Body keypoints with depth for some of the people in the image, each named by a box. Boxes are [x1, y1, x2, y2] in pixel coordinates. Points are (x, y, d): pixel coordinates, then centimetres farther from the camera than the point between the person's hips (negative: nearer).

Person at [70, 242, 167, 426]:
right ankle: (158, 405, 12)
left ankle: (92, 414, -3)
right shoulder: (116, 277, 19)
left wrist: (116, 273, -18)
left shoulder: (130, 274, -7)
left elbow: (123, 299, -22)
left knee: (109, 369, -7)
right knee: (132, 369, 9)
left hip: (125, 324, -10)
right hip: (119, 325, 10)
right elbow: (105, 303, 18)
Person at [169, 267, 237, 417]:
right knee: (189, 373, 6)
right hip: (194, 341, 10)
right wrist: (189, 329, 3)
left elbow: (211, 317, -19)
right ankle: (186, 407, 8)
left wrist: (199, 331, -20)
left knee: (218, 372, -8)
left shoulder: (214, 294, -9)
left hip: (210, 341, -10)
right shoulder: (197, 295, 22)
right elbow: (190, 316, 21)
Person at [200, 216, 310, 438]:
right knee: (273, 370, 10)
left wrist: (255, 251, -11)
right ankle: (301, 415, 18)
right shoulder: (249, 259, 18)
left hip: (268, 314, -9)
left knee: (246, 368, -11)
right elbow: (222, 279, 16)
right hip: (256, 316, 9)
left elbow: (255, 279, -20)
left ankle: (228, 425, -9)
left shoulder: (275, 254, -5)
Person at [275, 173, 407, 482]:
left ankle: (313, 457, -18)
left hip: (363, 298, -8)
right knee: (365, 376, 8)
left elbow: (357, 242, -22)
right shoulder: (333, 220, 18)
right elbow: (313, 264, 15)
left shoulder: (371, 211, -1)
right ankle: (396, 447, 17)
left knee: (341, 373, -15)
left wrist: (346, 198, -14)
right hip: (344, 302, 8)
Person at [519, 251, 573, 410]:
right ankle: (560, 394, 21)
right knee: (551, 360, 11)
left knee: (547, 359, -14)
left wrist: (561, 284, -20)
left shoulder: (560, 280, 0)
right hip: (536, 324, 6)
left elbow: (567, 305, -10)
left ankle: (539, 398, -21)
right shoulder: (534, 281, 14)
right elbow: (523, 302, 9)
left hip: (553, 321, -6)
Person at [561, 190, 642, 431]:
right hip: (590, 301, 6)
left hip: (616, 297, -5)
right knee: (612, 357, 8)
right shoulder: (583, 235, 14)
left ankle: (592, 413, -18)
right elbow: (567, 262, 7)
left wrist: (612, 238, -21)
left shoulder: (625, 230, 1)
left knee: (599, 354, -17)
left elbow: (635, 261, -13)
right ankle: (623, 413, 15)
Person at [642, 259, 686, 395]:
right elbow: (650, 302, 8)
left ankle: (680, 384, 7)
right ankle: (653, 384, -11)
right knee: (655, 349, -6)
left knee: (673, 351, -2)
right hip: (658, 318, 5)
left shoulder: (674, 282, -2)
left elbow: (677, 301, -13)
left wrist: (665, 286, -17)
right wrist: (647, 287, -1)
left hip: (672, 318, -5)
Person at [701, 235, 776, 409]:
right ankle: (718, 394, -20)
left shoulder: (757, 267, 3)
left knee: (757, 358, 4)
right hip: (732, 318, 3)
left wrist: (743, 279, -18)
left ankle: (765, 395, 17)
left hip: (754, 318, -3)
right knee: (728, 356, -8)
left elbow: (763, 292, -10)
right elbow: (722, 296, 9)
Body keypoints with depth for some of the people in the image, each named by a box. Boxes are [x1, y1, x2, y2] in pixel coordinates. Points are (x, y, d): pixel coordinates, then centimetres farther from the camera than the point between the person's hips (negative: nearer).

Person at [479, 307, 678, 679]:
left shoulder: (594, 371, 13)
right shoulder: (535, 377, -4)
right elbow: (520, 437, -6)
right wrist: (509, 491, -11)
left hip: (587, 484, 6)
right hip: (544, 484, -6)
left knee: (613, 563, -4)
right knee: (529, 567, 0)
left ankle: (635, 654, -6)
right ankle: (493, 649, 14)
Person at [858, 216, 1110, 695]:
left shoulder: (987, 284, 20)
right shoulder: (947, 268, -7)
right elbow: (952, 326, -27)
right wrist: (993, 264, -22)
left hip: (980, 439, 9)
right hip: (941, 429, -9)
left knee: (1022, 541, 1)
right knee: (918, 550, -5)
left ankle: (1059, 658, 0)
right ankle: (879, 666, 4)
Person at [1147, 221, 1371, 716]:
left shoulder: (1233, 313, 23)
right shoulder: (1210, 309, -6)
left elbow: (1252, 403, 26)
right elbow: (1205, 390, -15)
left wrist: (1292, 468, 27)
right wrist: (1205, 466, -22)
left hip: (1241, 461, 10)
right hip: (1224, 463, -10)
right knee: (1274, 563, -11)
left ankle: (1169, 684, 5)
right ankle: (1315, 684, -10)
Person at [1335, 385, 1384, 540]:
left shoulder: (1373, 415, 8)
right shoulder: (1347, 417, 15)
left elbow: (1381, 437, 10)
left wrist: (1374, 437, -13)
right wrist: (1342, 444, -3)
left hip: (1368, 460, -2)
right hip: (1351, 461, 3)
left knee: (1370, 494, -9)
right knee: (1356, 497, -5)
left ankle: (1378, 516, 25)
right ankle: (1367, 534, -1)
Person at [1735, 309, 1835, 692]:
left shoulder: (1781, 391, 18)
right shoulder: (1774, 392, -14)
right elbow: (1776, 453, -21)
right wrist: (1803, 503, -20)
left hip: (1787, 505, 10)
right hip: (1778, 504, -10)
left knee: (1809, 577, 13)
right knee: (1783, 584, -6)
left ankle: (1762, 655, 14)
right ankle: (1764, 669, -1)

====

- **Task item**
Rewrite these lines with every "Person at" changed to "Figure at" and nothing else altered.

- **Reply**
Body keypoints with depth for some of the people in the image, each named by a box. Boxes are [x1, y1, x2, y2] in pixel coordinates. Points are (x, y, d): pixel coordinates, then centimetres farther from the camera than the point between the person's hips (negative: nearer).

Figure at [70, 242, 167, 426]:
right ankle: (158, 405, 12)
left ankle: (92, 414, -3)
right shoulder: (116, 277, 19)
left wrist: (116, 273, -18)
left shoulder: (130, 274, -7)
left elbow: (123, 299, -22)
left knee: (109, 369, -7)
right knee: (132, 369, 9)
left hip: (125, 324, -10)
right hip: (119, 325, 10)
right elbow: (105, 303, 18)
Figure at [169, 267, 237, 417]:
right knee: (189, 373, 6)
right hip: (194, 341, 10)
right wrist: (189, 329, 3)
left elbow: (211, 317, -19)
right ankle: (186, 407, 8)
left wrist: (199, 331, -20)
left knee: (218, 372, -8)
left shoulder: (214, 294, -9)
left hip: (210, 341, -10)
right shoulder: (197, 295, 22)
right elbow: (190, 316, 21)
Figure at [200, 216, 310, 438]:
right knee: (273, 370, 10)
left wrist: (255, 251, -11)
right ankle: (301, 415, 18)
right shoulder: (249, 259, 18)
left hip: (268, 314, -9)
left knee: (246, 368, -11)
right elbow: (222, 279, 16)
right hip: (256, 316, 9)
left elbow: (255, 279, -20)
left ankle: (228, 425, -9)
left shoulder: (275, 254, -5)
Figure at [275, 173, 407, 482]:
left ankle: (313, 457, -18)
left hip: (363, 298, -8)
right knee: (365, 376, 8)
left elbow: (357, 242, -22)
right shoulder: (333, 220, 18)
right elbow: (313, 264, 15)
left shoulder: (371, 211, -1)
right ankle: (396, 447, 17)
left knee: (341, 373, -15)
left wrist: (346, 198, -14)
right hip: (344, 302, 8)
Figure at [519, 251, 573, 410]:
right ankle: (560, 394, 21)
right knee: (551, 360, 11)
left knee: (547, 359, -14)
left wrist: (561, 284, -20)
left shoulder: (560, 280, 0)
right hip: (536, 324, 6)
left elbow: (567, 305, -10)
left ankle: (539, 398, -21)
right shoulder: (534, 281, 14)
right elbow: (523, 302, 9)
left hip: (553, 321, -6)
Figure at [561, 190, 642, 431]:
right hip: (590, 301, 6)
left hip: (616, 297, -5)
right knee: (612, 357, 8)
right shoulder: (583, 235, 14)
left ankle: (592, 413, -18)
right elbow: (567, 262, 7)
left wrist: (612, 238, -21)
left shoulder: (625, 230, 1)
left knee: (599, 354, -17)
left elbow: (635, 261, -13)
right ankle: (623, 413, 15)
Figure at [642, 259, 686, 395]:
right elbow: (650, 302, 8)
left ankle: (680, 384, 7)
right ankle: (653, 384, -11)
right knee: (655, 349, -6)
left knee: (673, 351, -2)
right hip: (658, 318, 5)
left shoulder: (674, 282, -2)
left elbow: (677, 301, -13)
left wrist: (665, 286, -17)
right wrist: (647, 287, -1)
left hip: (672, 318, -5)
Figure at [701, 235, 776, 409]:
right ankle: (718, 394, -20)
left shoulder: (757, 267, 3)
left knee: (757, 358, 4)
right hip: (732, 318, 3)
left wrist: (743, 279, -18)
left ankle: (765, 395, 17)
left hip: (754, 318, -3)
right knee: (728, 356, -8)
left elbow: (763, 292, -10)
right elbow: (722, 296, 9)
Body keypoints with depth for some of the people in the image, each named by a box. Boxes are [x1, y1, x2, y2] in pixel coordinates. Points are (x, y, d): pixel coordinates, then centimetres farther from the camera than the point between the person's hips (negative: nearer).

Figure at [479, 307, 678, 679]:
left shoulder: (594, 371, 13)
right shoulder: (535, 377, -4)
right elbow: (520, 437, -6)
right wrist: (509, 491, -11)
left hip: (587, 484, 6)
right hip: (544, 484, -6)
left knee: (613, 563, -4)
right knee: (529, 567, 0)
left ankle: (635, 654, -6)
right ankle: (493, 649, 14)
Figure at [858, 216, 1110, 695]:
left shoulder: (987, 284, 20)
right shoulder: (947, 268, -7)
right elbow: (952, 326, -27)
right wrist: (993, 264, -22)
left hip: (980, 439, 9)
right hip: (941, 429, -9)
left knee: (1022, 541, 1)
right knee: (918, 550, -5)
left ankle: (1059, 658, 0)
right ankle: (879, 666, 4)
Figure at [1147, 221, 1371, 716]:
left shoulder: (1233, 313, 23)
right shoulder: (1210, 309, -6)
left elbow: (1252, 403, 26)
right elbow: (1205, 390, -15)
left wrist: (1292, 468, 27)
right wrist: (1205, 466, -22)
left hip: (1241, 461, 10)
right hip: (1224, 463, -10)
right knee: (1274, 563, -11)
left ankle: (1169, 684, 5)
right ankle: (1315, 684, -10)
Figure at [1335, 385, 1384, 540]:
left shoulder: (1373, 415, 8)
right shoulder: (1347, 417, 15)
left elbow: (1381, 437, 10)
left wrist: (1374, 437, -13)
right wrist: (1342, 444, -3)
left hip: (1368, 460, -2)
right hip: (1351, 461, 3)
left knee: (1370, 494, -9)
right knee: (1356, 497, -5)
left ankle: (1378, 516, 25)
right ankle: (1367, 534, -1)
Figure at [1735, 309, 1835, 692]:
left shoulder: (1781, 391, 18)
right shoulder: (1774, 392, -14)
right elbow: (1776, 453, -21)
right wrist: (1803, 503, -20)
left hip: (1787, 505, 10)
right hip: (1778, 504, -10)
left knee: (1809, 577, 13)
right knee: (1783, 584, -6)
left ankle: (1762, 655, 14)
right ankle: (1764, 669, -1)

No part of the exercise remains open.